• _WHAT YOU SHOULD DO_: In the material below, find each line with the string "financieros" and copy it.

_ _ _

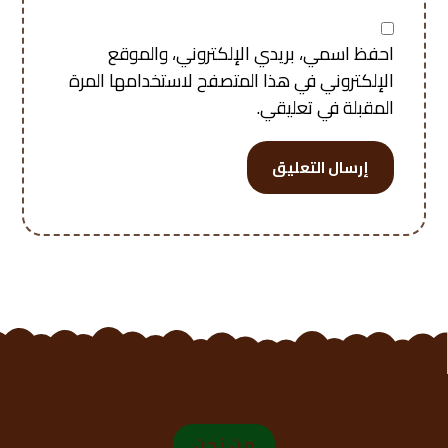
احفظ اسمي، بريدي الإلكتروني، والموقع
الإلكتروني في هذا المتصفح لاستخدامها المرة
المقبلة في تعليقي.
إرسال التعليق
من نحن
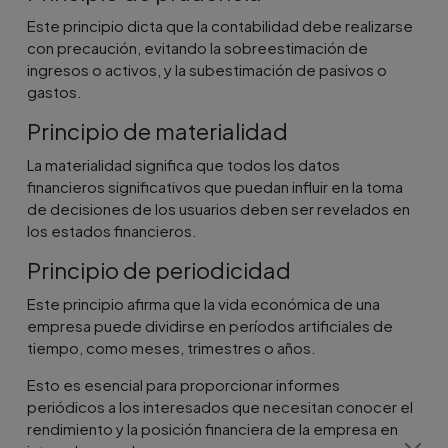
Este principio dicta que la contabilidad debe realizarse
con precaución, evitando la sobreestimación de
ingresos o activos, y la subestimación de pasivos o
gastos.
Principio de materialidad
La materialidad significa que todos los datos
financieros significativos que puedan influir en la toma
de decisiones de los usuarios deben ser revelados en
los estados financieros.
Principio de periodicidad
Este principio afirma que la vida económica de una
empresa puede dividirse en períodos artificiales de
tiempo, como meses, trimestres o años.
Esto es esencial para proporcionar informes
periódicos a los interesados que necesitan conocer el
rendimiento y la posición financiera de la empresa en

_ _ _

• _OUTPUT FOR THIS TASK_:
financieros significativos que puedan influir en la toma
los estados financieros.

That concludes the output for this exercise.